1000 loops, best of 10: 1.75 ms per loop

在这里，通过将两个系列的值转换为相同的 numpy 日期时间类型(在此过程中降低 hourly_index)来获得加速。将 .values 传递给 numpy 会稍微加快速度。

更新一:生成日期范围，Series.isin

比初始出价更快的方法，受@IanS 方法的启发:每小时为数据中的完整日期范围生成日期范围，并仅选择与数据中现有日期匹配的条目:

%%timeit
hourly_index3 = pd.date_range(daily_index.start_time.min(), 
                              # The following line should use 
                              # +pd.DateOffset(days=1) in place of +1
                              # but is left as is to show the option.
                              daily_index.end_time.max() + 1, 
                              normalize=True, freq='H')
hourly_index3 = hourly_index3[hourly_index3.floor('D').isin(daily_index.start_time)]

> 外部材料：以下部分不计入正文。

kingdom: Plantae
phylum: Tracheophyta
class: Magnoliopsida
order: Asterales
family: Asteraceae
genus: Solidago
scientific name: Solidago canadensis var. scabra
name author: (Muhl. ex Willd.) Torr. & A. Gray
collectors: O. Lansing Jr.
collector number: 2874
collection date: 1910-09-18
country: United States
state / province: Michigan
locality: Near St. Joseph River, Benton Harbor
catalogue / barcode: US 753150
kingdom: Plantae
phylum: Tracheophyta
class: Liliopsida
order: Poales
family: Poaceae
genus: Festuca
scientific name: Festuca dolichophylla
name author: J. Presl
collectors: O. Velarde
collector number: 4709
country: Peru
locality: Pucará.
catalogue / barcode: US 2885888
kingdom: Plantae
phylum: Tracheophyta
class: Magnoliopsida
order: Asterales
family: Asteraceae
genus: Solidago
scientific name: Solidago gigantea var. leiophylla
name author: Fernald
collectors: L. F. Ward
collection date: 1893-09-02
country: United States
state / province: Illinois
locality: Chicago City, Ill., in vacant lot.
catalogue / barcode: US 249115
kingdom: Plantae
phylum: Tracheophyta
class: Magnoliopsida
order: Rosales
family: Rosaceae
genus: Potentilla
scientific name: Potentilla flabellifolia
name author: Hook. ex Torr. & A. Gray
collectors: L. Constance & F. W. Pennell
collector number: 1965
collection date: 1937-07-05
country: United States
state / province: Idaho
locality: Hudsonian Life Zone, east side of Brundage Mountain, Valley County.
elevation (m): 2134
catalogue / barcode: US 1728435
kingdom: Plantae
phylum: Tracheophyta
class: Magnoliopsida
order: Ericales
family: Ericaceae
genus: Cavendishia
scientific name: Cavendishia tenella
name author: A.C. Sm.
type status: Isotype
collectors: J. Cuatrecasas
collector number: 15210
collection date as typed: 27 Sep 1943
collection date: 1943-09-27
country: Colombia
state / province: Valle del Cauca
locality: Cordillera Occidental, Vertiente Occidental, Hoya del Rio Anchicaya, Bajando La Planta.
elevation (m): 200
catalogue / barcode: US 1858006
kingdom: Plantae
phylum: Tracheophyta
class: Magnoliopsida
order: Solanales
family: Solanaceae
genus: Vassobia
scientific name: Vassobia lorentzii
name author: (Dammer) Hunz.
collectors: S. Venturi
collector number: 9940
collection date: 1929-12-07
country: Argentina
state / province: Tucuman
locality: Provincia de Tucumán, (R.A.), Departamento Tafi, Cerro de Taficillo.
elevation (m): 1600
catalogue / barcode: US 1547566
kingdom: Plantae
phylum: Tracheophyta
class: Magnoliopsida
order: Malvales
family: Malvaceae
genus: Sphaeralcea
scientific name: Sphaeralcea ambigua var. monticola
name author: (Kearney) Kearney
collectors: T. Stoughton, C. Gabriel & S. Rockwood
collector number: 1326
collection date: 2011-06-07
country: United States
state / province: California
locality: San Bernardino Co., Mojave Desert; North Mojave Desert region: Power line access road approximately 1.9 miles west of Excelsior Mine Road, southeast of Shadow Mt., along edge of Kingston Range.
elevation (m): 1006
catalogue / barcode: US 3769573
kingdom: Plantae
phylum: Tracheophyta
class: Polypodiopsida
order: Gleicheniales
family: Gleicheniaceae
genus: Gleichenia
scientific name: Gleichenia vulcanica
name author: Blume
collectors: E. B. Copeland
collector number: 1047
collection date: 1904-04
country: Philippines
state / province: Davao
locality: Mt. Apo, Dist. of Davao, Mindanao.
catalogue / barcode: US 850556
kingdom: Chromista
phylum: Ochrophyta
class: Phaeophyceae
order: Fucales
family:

100 loops, best of 3: 1.9 ms per loop

这减少了大约 75% 的处理时间。

原始答案:使用虚拟系列重新采样

使用虚拟系列，可以避免循环。在我的电脑上，它减少了大约 40% 的运行时间。

我为您的方法安排了以下时间:

In [14]: %%timeit -o -r 10
   ....: hourly_index = pd.DatetimeIndex([]).union_many(   
   ....:     pd.date_range(day.to_timestamp('H','S'), day.to_timestamp('H','E'), freq='H')
   ....:     for day in daily_index
   ....: )
   ....: 
100 loops, best of 10: 7.45 ms per loop

为了更快的方法:

In [13]: %%timeit -o -r 10
s = pd.Series(0, index=daily_index)
s = s.resample('H').last()
s = s[s.index.start_time.floor('D').isin(daily_index.start_time)]
hourly_index2 = s.index.start_time
   ....: 
100 loops, best of 10: 4.37 ms per loop

请注意，我们并不真正关心系列中的值(value)；这里我只是默认为 int。

表达式 s.index.start_time.floor('D').isin(daily_index.start_time) 为我们提供了一个 bool 向量，其值在 s.index 中匹配 daily_index 中的日期。